I bought a mission furniture book but never got around to making anything from it. always liked the mission style tho.


----------



## woodnthings (Jan 24, 2009)

*Mission style*

Also my favorite style. :thumbsup: There's a thread or two on this here. There are 2 parts that will make this a success. One is beveling the 4 pieces for the legs. Or using thin skins of quarter sawn over a box section. 
The other issue to deal with is the "mortising" of the slats.
You can make actual separate mortises for each slat or make a long dado and fill in between each slat with a separate block. It might depend on if you are a "purist" or whether you have a mortise machine. After about 20 mortises, I'd be thinkin' dado method myself. 
Don't forget the finish as it's a special color mix.
Oh, and then there's the upholstery....
knotscott has made some mission style.
http://www.woodworkingtalk.com/f13/mission-style-hall-bench-4548/
Good luck on this, it will be a great project!  bill


----------



## woodmeistro (Jul 9, 2010)

thanks for the in put so far. i guess I should have given a little more detail. I would like input on some demensions as to depth of seat, height of back, angle of back to seat, arm rest height. I am building a mock up now and will post a pict as soon as I complete it this weekend that should give you more in sight as to the style. it is to work out these details befor I start cutting the good stuff. I want to build it right the forst time and want it to last a life time


----------



## Improv (Aug 13, 2008)

woodmeistro said:


> I would like input on some demensions as to depth of seat, height of back, angle of back to seat, arm rest height.
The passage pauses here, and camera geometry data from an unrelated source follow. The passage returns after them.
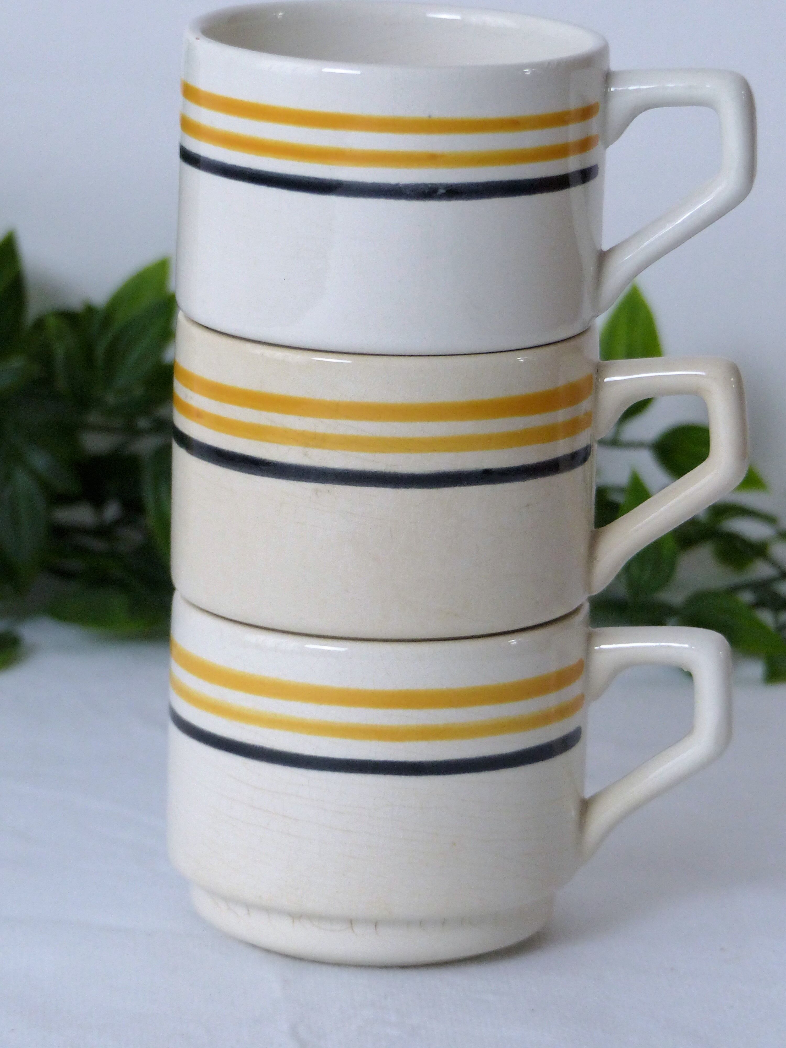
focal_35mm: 214
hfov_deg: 6.9
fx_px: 6479
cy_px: 524
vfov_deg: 9.2
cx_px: 393
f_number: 2.8
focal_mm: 35.1
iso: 200
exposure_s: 1/80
If this couch is for you, then you will want to take the time to figure out all those measurements. I built a couple of couches for myself (I'm 6'5"), so IMO depth of the seat should be from the back of your hip bones to the back of your knees while seated (a cushion will ultimately push you forward a bit more). The back height should be enough to rest your head on while seated upright without looking at the ceiling. The back angle is not going to be that much (like 2 to 7 degrees), but its mostly a matter of taste. The arm rest height should be so that it doesn't force your shoulder joint upward, but so that you also don't need to reach down for it.

If this couch is not for you, visit a furniture store with a tape measure. A mass produced product does 'average person' very well.


----------